In 2021, those uncounted emissions totalled 287 million tonnes, another 42% on top of the 670 megatonnes Canada reported in its latest official inventory.
“That’s a bit problematic, given that so many other countries are counting those emissions,” Polanyi told The Energy Mix. “And it’s problematic because we know, as the [UCS] study shows, that human-caused, corporate-caused greenhouse gas emissions are exacerbating wildfires by drying up the atmosphere.”
But the biggest problem with Canada’s accounting method is that it leaves out the emissions that enter the atmosphere when a wildfire occurs, then takes credit for the carbon removed from the atmosphere after the burned area reaches commercial maturity, after regrowing naturally with no human intervention—to the tune of about 100 megatonnes of removals per year.
“Really, the bottom line is that it’s important that countries account for natural disturbances in a balanced way,” he said. “By not counting emissions from wildfires, on one hand, and on the other hand counting carbon removals from the atmosphere after wildfires, it’s a huge imbalance.”

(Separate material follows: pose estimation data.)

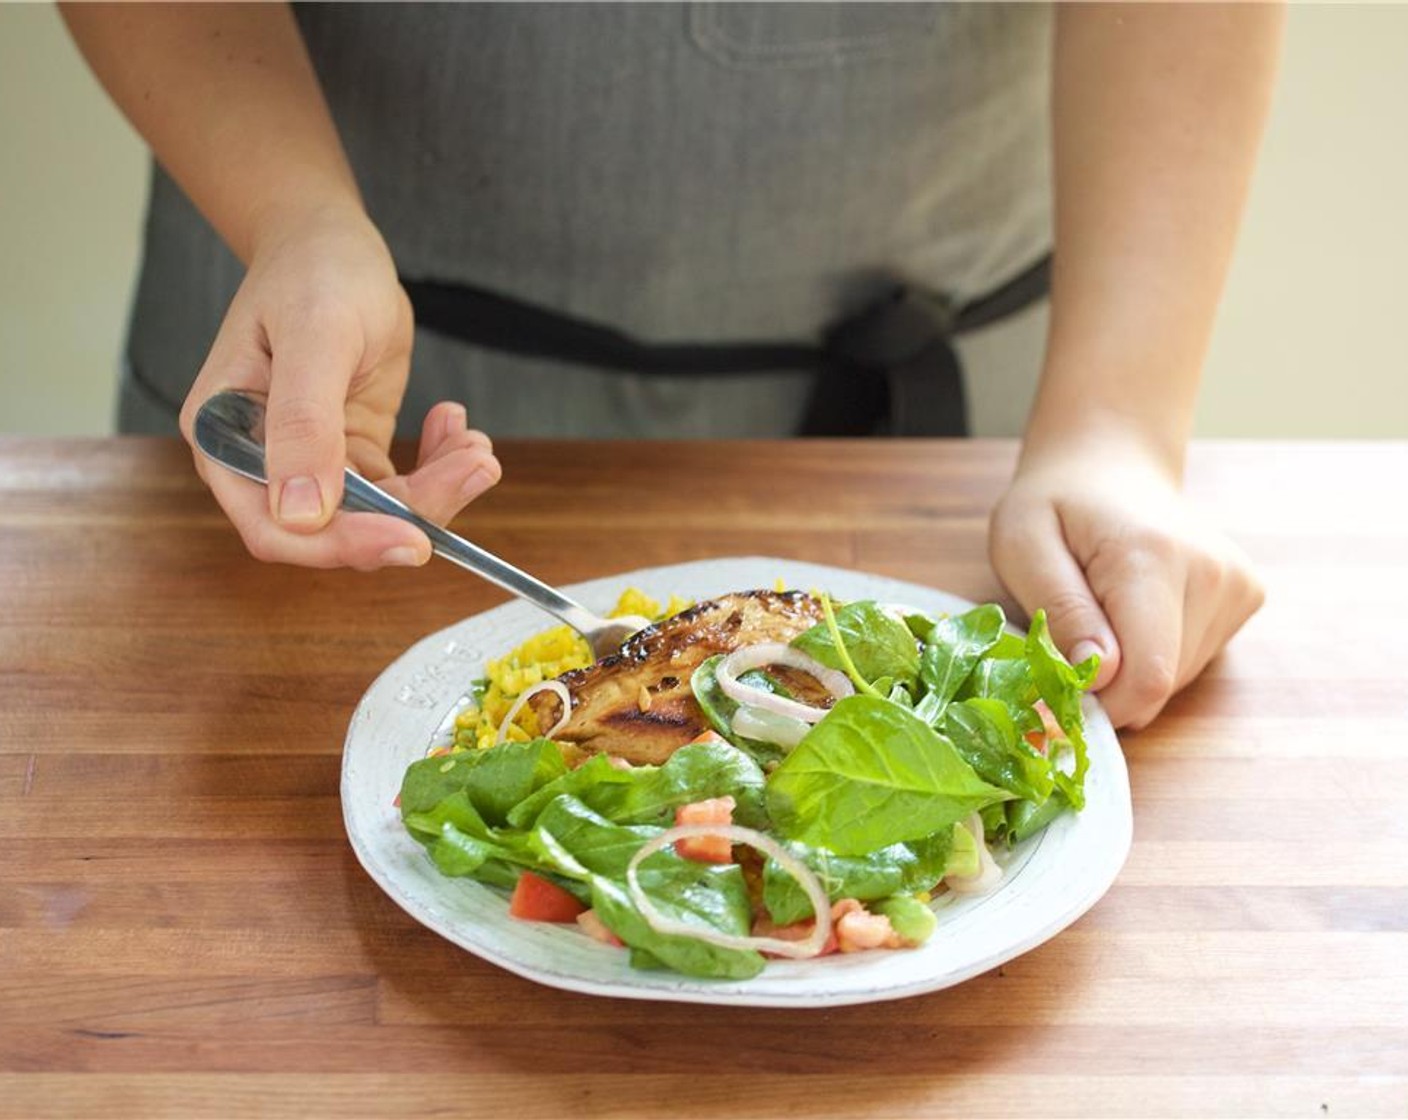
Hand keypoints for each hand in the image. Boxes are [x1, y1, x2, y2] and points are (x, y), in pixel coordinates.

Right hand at [178, 205, 500, 568]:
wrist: (333, 243)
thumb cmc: (312, 273)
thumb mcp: (316, 336)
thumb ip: (303, 423)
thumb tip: (300, 514)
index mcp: (227, 440)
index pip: (274, 527)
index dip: (341, 546)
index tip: (410, 539)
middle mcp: (264, 463)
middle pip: (336, 531)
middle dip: (410, 513)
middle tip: (475, 469)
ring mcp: (312, 462)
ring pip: (379, 515)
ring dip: (438, 490)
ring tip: (478, 448)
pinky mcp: (354, 452)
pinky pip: (401, 489)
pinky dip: (439, 468)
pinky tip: (455, 423)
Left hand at [988, 432, 1263, 729]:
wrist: (1110, 463)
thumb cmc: (1054, 504)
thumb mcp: (1021, 545)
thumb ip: (1060, 610)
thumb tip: (1099, 675)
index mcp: (1152, 558)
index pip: (1148, 677)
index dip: (1101, 703)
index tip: (1058, 685)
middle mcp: (1212, 572)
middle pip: (1162, 684)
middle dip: (1110, 683)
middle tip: (1071, 635)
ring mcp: (1237, 584)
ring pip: (1178, 679)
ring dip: (1131, 666)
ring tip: (1103, 609)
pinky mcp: (1246, 595)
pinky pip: (1193, 660)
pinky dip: (1155, 651)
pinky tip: (1135, 607)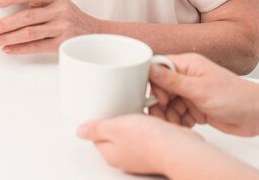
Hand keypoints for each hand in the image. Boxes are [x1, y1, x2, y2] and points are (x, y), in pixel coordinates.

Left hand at [0, 0, 93, 53]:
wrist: (92, 32)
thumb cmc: (67, 16)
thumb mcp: (57, 2)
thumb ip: (36, 2)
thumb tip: (1, 7)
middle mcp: (60, 10)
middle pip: (27, 16)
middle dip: (2, 23)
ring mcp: (62, 27)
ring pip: (29, 33)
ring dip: (6, 38)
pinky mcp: (61, 43)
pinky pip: (36, 47)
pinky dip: (19, 48)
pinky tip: (6, 49)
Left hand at [77, 114, 202, 176]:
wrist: (179, 148)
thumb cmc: (150, 140)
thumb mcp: (117, 128)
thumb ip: (97, 129)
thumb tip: (80, 131)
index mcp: (111, 153)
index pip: (97, 134)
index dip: (99, 118)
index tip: (103, 106)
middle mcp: (124, 155)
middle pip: (113, 132)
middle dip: (117, 117)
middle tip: (121, 102)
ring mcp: (140, 152)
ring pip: (131, 130)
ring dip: (133, 117)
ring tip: (138, 105)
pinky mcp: (154, 146)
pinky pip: (145, 131)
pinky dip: (146, 121)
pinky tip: (151, 113)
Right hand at [149, 53, 258, 137]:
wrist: (255, 114)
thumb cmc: (234, 95)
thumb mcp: (200, 88)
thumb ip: (173, 80)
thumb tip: (151, 68)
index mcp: (189, 64)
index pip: (160, 67)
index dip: (154, 83)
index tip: (159, 98)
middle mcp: (188, 76)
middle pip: (161, 89)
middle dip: (161, 104)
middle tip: (166, 115)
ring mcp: (192, 93)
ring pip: (168, 104)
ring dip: (170, 116)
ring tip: (179, 123)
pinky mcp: (196, 108)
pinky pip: (178, 115)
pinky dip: (179, 122)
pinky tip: (188, 126)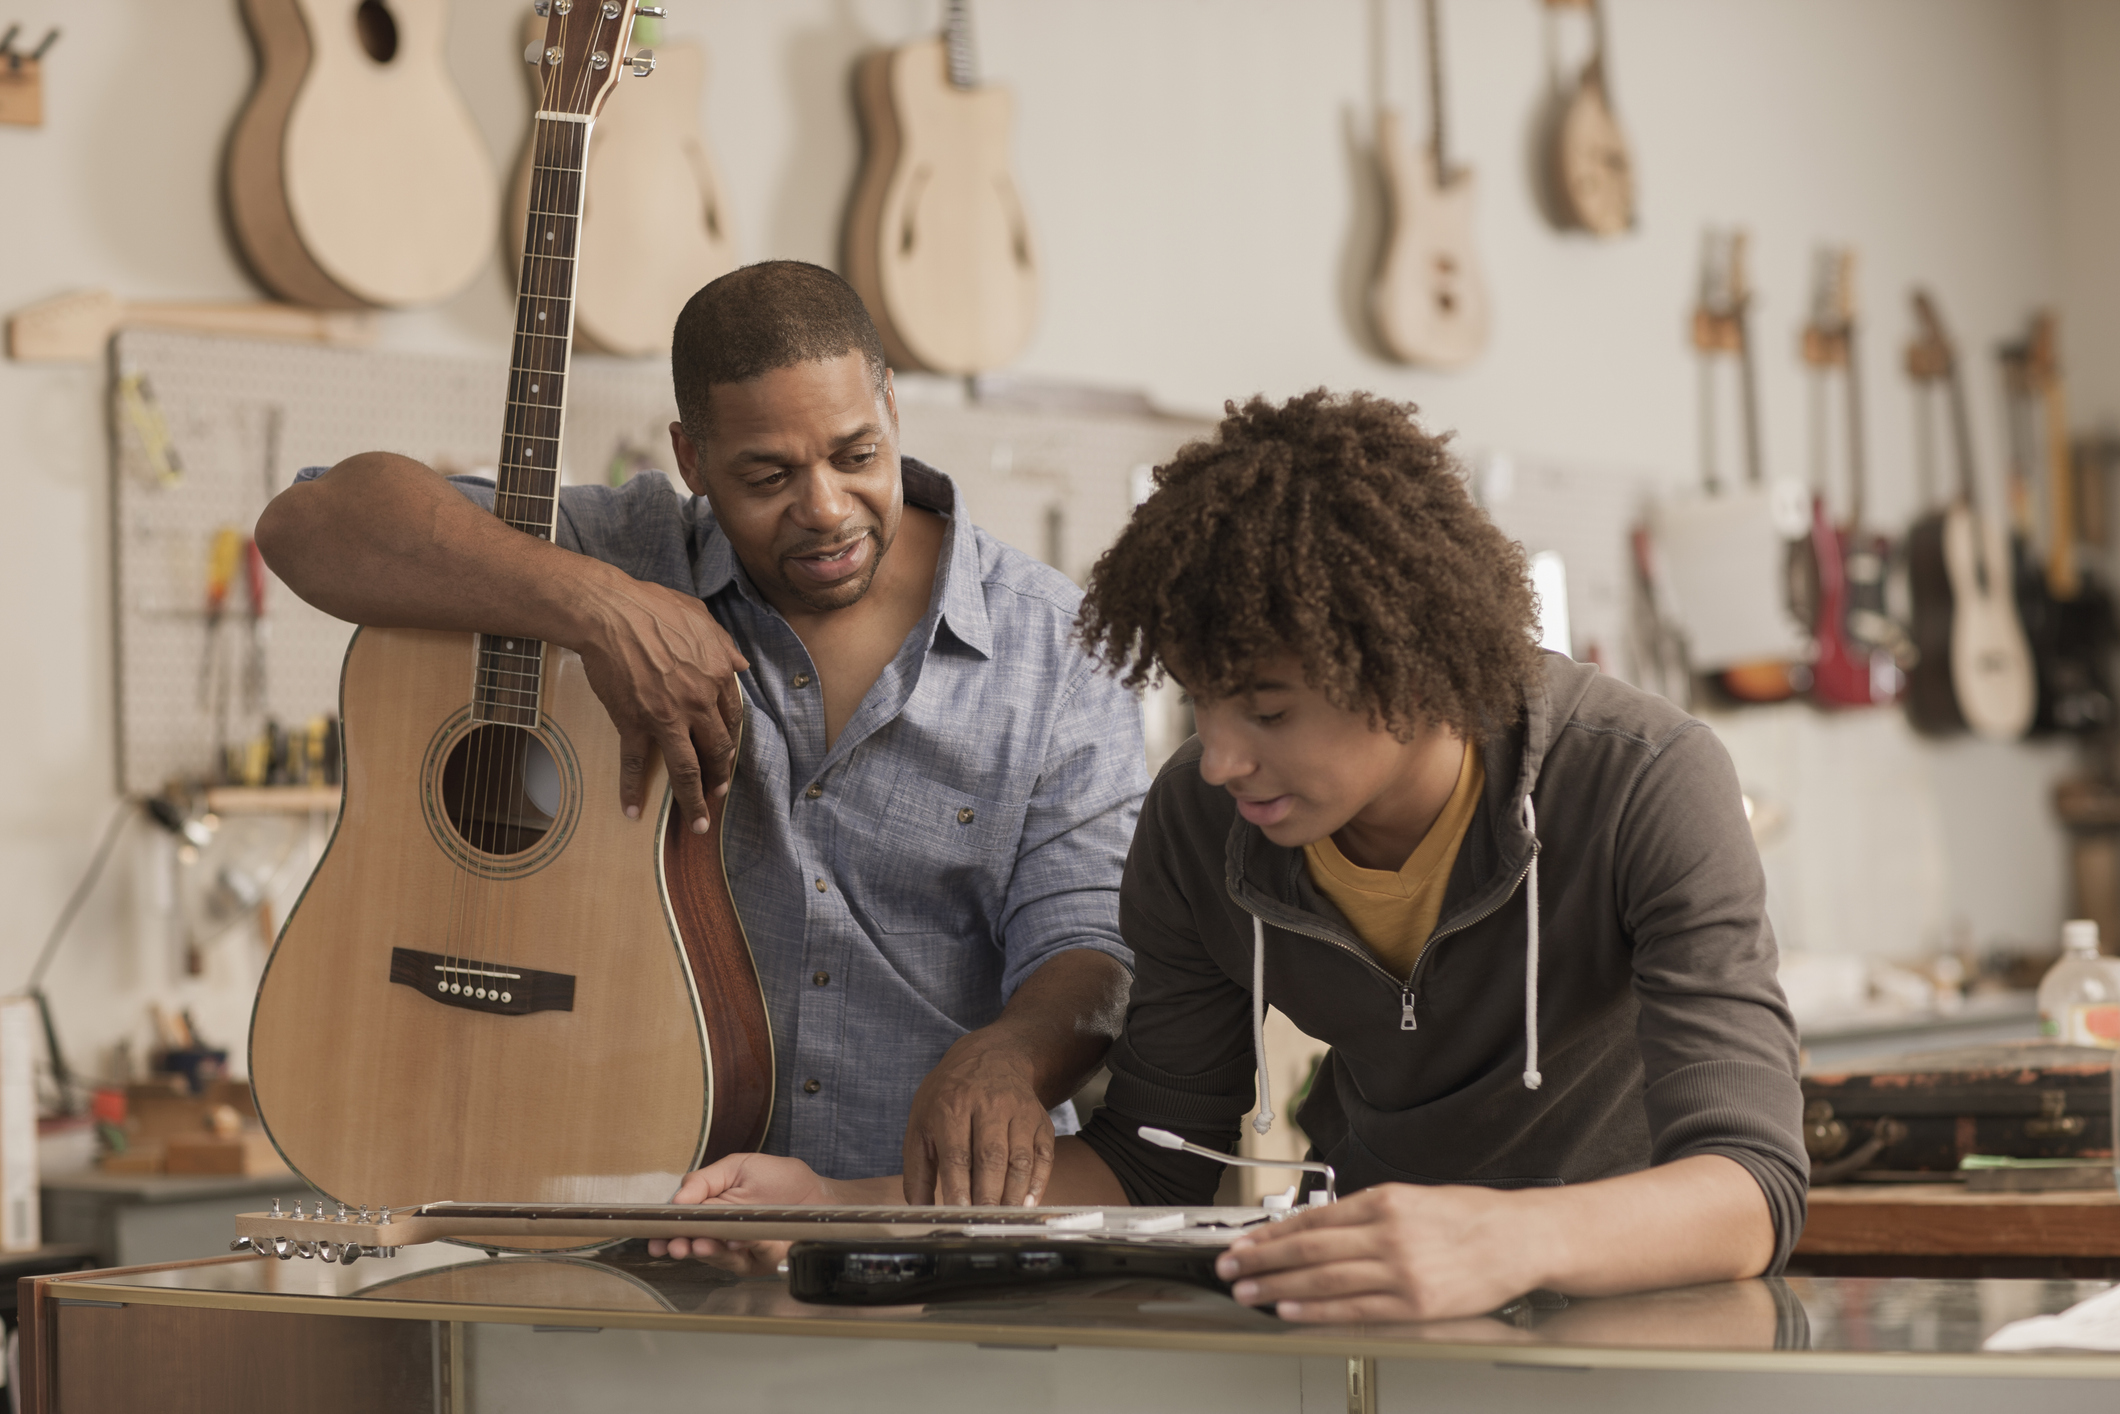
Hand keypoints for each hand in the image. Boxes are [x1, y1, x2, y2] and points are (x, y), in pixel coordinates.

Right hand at [572, 571, 748, 832]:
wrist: (610, 613)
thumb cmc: (654, 607)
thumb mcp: (702, 617)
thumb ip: (723, 644)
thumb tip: (740, 663)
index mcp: (717, 675)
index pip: (732, 718)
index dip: (731, 740)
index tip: (729, 756)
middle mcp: (698, 701)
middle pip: (716, 749)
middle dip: (720, 777)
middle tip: (720, 794)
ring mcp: (666, 716)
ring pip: (686, 767)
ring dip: (693, 799)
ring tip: (698, 822)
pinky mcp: (634, 723)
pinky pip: (635, 763)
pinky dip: (632, 789)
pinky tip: (632, 811)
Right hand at [650, 1152, 833, 1261]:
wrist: (818, 1194)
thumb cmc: (780, 1178)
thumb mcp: (739, 1167)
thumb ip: (705, 1180)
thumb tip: (677, 1199)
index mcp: (710, 1208)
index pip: (682, 1223)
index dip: (666, 1232)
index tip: (656, 1238)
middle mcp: (720, 1232)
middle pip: (693, 1243)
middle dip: (682, 1246)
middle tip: (676, 1246)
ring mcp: (738, 1249)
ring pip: (716, 1255)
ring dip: (707, 1250)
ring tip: (701, 1244)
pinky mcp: (759, 1262)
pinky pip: (746, 1259)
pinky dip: (740, 1251)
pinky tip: (735, 1243)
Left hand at [901, 1030, 1054, 1206]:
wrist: (992, 1057)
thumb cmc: (949, 1097)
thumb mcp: (922, 1123)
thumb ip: (918, 1170)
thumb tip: (919, 1210)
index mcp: (951, 1105)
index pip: (957, 1153)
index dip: (959, 1187)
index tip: (959, 1213)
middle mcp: (988, 1104)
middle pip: (992, 1156)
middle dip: (989, 1194)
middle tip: (984, 1222)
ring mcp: (1019, 1110)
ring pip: (1021, 1158)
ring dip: (1014, 1193)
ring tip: (1005, 1219)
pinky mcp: (1039, 1119)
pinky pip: (1044, 1155)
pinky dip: (1038, 1182)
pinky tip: (1027, 1203)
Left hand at [1213, 1183, 1541, 1323]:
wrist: (1521, 1239)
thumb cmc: (1470, 1217)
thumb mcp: (1412, 1198)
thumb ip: (1365, 1212)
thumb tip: (1314, 1226)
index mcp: (1385, 1202)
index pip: (1313, 1218)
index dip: (1271, 1232)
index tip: (1244, 1240)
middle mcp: (1388, 1234)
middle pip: (1309, 1247)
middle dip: (1262, 1258)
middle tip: (1230, 1265)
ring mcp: (1401, 1271)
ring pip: (1324, 1278)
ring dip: (1278, 1285)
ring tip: (1248, 1290)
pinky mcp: (1414, 1304)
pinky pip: (1355, 1309)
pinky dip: (1317, 1309)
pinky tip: (1290, 1309)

The forest industry disputes Nature Canada’s findings. But Canada’s Commissioner of the Environment and Sustainable Development, Jerry DeMarco, reached a similar conclusion in an audit report last month, cautioning that “greenhouse gas effects of forests were not effectively communicated to support decision making and accountability.”
The audit report cited a “lack of transparency about the effects of human activities on forest emissions,” adding that “sector-specific reporting, as is done for the oil and gas industry, would support the development of effective policy measures to reduce emissions from the forestry sector.”